À Toulouse, Valenciennes ou Paris, on expérimente la vidéosurveillance réputée « intelligente » car fondée sur le traitement automatisé des flux vidéos pour imposer la reconnaissance faciale.
À Saint-Étienne, une startup s’allie avec la mairie pour déployer des micros dans l’espace urbain afin d’alerter la police en cas de bruit suspect.
À Marseille où Nice, des industriels voraces comme Thalès ou Engie avancent main dans la main avec les élus pour pousser leurs projets de « Safe City », sorte de couteau-suisse sécuritaire qui va de la reconnaissance des émotions dans l’espace public urbain à l’interconnexion massive de bases de données à des fins de police prédictive, en passant par la surveillance des réseaux sociaux.
Les nouvelles technologies informatiques comme le Big Data et l’Intelligence Artificielle sont la clé de voûte de ces différents projets.

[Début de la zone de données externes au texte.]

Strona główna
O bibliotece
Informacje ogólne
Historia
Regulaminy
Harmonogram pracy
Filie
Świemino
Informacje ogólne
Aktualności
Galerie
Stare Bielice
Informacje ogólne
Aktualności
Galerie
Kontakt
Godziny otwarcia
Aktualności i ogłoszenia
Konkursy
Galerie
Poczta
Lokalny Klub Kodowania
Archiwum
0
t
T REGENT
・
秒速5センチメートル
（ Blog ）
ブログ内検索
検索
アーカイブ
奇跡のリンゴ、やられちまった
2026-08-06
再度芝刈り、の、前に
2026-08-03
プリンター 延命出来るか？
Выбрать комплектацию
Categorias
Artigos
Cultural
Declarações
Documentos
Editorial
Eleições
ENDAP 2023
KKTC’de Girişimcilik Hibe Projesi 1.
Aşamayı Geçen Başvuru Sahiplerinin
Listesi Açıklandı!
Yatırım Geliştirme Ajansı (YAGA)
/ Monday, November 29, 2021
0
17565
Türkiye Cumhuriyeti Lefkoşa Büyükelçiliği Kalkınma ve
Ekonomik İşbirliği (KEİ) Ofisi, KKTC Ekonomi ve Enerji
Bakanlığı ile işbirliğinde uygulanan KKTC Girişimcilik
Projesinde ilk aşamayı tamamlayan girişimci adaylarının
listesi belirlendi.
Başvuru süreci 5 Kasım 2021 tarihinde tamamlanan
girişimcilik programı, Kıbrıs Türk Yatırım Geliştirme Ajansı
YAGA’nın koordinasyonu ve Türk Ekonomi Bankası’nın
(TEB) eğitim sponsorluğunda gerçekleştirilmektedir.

Ce sont elles qui doivent permettre de faire sens de toutes les données que l’on saura produire ou collecter, établir des corrélations, faire des recoupages statistiques, tracer des individus ou administrer des lieux.

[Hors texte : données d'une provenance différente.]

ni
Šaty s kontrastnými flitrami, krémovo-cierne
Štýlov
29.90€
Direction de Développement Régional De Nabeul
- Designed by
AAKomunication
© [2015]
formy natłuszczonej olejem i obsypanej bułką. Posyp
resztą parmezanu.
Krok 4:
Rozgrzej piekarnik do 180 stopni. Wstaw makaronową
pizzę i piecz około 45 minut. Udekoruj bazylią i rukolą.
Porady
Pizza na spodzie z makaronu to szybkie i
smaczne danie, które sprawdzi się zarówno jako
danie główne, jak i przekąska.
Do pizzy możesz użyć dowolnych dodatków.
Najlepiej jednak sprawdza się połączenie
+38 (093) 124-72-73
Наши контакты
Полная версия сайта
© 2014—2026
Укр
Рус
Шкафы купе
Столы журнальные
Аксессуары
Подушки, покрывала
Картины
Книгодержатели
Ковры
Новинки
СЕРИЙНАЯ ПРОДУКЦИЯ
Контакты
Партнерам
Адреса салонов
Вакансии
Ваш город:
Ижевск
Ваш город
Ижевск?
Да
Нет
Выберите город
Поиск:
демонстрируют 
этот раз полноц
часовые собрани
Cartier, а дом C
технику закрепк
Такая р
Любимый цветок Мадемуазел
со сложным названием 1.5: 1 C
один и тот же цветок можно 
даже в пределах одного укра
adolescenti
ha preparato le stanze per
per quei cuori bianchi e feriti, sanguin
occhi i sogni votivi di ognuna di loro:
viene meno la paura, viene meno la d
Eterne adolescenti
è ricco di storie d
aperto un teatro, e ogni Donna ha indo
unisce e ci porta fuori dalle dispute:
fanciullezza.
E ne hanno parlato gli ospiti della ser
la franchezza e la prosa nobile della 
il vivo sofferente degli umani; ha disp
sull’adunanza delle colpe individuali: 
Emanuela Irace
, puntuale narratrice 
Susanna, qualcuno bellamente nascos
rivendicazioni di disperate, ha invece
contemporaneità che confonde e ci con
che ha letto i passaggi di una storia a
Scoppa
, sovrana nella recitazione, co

La Smart City fait ainsi de la Technopolice notre futur. Sous couvert d’optimisation et d’aide à la décision, elle transforme l’urbanité toute entière pour en faire une vaste entreprise de surveillance. Une surveillance macroscopique d’abord, dédiée à un pilotage serré et en temps réel des flux de population et de marchandises, à une gestion centralisée depuis un centre de commandement hyperconnecté. Puis, une surveillance rapprochée des individus et des groupes : dès que des comportements « suspects » sont détectés, les appareils répressifs pourront fondre sur eux, « préempter la menace » et réprimer la moindre petite infraction à l’ordre public. Ou à l’inverse récompenser les citoyens jugés vertueux.

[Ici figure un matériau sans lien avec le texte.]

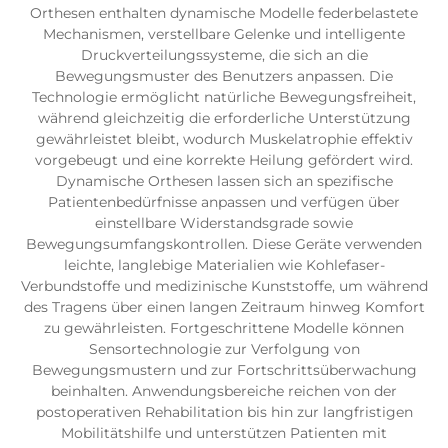
Orthesen enthalten dynamische Modelle federbelastete
Mechanismen, verstellbare Gelenke und intelligente
Druckverteilungssysteme, die sich an die
Bewegungsmuster des Benutzers anpassen. Die
Technologie ermöglicht natürliche Bewegungsfreiheit,
während gleichzeitig die erforderliche Unterstützung
gewährleistet bleibt, wodurch Muskelatrophie effektiv
vorgebeugt und eine korrekte Heilung gefördert wird.
Dynamische Orthesen lassen sich an spezifische
Patientenbedürfnisse anpassen und verfügen über
einstellbare Widerstandsgrade sowie
Bewegungsumfangskontrollen. Diese Geräte verwenden
leichte, langlebige Materialien wie Kohlefaser-
Verbundstoffe und medizinische Kunststoffe, um während
des Tragens über einen langen Zeitraum hinweg Komfort
zu gewährleisten. Fortgeschrittene Modelle können
Sensortechnologie zur Verfolgung von
Bewegungsmustern und zur Fortschrittsüberwachung
beinhalten. Anwendungsbereiche reichen von der
postoperativen Rehabilitation bis hin zur langfristigen
Mobilitätshilfe und unterstützen Patienten mit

Sauf qu’il suffit de regarder dans le miroir que nous tendent l’histoire ou d’autres régions du monde pour savoir à quoi la Technopolice nous conduit : renforcement des formes de discrimination et de ségrégation, musellement des mouvements sociaux et dépolitisation de l’espace public, automatisation de la police et du déni de justice, déshumanisation toujours plus poussée des rapports sociaux. Tout cela et plus encore, au prix d’un gigantesque gâchis financier et écologique qui ne servira qu’à conforter le pouvoir des marchands de peur, et à maquiller le plus longtemps possible l‘ineptie de leurs politiques.
Les technocrates misent donc sur le Plan et la Machine pour réguler nos villes et nos vies. En lieu et place de la polis entendue comme cité démocratique, comme espace pluraliste, lieu de déambulation, de rencontres impromptues et de confrontation à l’altérité, ils mettent la ville sous coupe réglée. La technopolice ressemble à un gigantesque tube à essai dans lequel les formes les plus avancées du contrôle social pourront être mises au point.
Contre cette dystopie que préparent ceux qui prétendent nous gouverner, nous appelons à une résistance systématique.
Les 12 premiers signataires : Bits of Freedom · Comité Justice & Libertés Pour Tous (CJL) · Framasoft · La Quadrature du Net · Le Syndicat des avocats de France · Ligue des droits de l’Homme · Mouvement Utopia · ritimo · Syndicat de la Magistrature · Tous citoyens ! · Union Communiste Libertaire · Union Syndicale Solidaires.